Segment Start: Material supplied
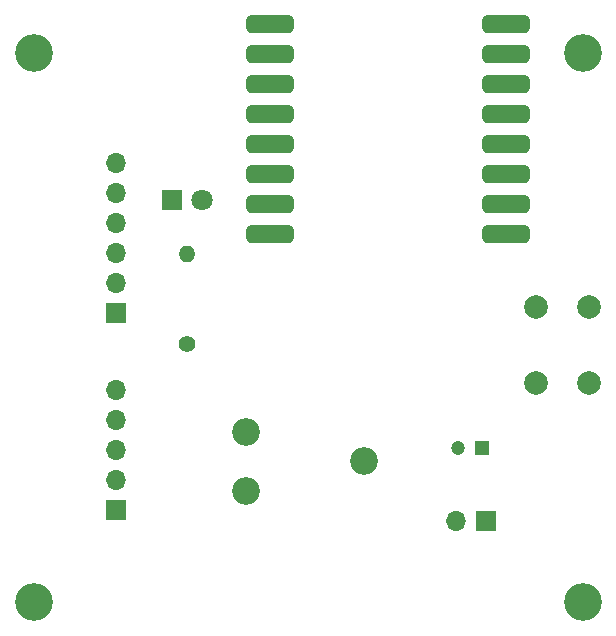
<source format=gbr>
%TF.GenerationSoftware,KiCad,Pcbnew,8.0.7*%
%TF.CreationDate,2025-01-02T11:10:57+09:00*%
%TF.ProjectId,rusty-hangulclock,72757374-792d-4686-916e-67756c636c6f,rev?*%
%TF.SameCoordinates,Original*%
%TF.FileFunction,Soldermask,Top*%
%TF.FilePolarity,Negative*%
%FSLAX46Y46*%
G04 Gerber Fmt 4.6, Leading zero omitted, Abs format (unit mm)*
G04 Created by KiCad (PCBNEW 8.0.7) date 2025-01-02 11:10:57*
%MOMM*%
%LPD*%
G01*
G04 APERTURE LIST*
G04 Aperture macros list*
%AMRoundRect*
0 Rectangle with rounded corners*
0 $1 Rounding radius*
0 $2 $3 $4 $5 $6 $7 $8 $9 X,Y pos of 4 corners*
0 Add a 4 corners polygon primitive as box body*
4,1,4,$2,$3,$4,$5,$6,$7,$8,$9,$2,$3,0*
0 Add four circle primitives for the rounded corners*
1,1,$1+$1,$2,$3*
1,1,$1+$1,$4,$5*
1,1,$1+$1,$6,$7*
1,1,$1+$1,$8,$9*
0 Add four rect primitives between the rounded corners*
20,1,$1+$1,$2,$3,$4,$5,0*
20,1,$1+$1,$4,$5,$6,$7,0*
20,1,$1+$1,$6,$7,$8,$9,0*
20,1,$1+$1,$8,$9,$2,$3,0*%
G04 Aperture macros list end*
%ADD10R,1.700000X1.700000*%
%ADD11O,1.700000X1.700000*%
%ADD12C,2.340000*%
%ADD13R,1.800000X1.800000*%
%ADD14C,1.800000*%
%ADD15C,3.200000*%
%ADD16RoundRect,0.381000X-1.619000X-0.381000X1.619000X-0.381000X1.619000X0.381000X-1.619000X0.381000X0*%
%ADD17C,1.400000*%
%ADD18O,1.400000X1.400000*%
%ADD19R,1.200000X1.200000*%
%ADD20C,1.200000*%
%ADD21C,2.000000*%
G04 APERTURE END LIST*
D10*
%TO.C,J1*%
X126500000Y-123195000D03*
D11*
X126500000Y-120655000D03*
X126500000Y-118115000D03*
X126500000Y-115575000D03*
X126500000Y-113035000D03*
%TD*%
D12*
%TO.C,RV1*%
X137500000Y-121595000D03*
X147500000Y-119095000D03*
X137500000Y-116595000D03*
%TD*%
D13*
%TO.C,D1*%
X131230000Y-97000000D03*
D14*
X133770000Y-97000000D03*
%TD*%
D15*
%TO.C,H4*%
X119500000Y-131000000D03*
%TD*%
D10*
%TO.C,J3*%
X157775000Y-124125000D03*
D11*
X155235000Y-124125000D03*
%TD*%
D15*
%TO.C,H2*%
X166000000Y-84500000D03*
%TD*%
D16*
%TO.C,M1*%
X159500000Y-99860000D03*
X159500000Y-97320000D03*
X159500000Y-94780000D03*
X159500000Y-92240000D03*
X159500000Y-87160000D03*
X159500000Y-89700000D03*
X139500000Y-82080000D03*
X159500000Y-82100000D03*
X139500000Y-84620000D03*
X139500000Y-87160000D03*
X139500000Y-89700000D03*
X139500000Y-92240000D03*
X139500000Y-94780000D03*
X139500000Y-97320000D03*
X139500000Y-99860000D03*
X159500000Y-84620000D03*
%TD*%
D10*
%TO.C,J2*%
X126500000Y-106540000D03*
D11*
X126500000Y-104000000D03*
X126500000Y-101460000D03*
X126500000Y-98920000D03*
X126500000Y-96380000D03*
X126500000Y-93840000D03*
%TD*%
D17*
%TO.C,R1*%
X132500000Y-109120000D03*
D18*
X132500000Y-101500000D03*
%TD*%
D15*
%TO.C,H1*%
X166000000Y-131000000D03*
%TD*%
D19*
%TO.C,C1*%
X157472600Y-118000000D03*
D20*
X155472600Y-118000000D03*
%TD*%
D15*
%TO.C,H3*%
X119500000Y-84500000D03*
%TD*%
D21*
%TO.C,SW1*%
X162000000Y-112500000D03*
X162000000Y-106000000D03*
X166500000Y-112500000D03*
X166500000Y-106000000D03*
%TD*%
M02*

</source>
Segment End: Material supplied
Segment Start: Material supplied
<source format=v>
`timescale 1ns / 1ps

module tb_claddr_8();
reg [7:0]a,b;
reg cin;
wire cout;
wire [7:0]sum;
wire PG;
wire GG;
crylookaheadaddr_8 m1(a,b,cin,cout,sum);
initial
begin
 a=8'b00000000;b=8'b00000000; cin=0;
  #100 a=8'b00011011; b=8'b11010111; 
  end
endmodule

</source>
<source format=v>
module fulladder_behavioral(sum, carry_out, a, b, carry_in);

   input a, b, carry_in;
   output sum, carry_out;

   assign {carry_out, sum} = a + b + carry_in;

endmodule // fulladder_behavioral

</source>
Segment End: Material supplied
» Exercise details: Filter the records above down to the lines containing "rounded".

» The completed task:
0 Rectangle with rounded corners*
0 Add four circle primitives for the rounded corners*
0 Add four rect primitives between the rounded corners*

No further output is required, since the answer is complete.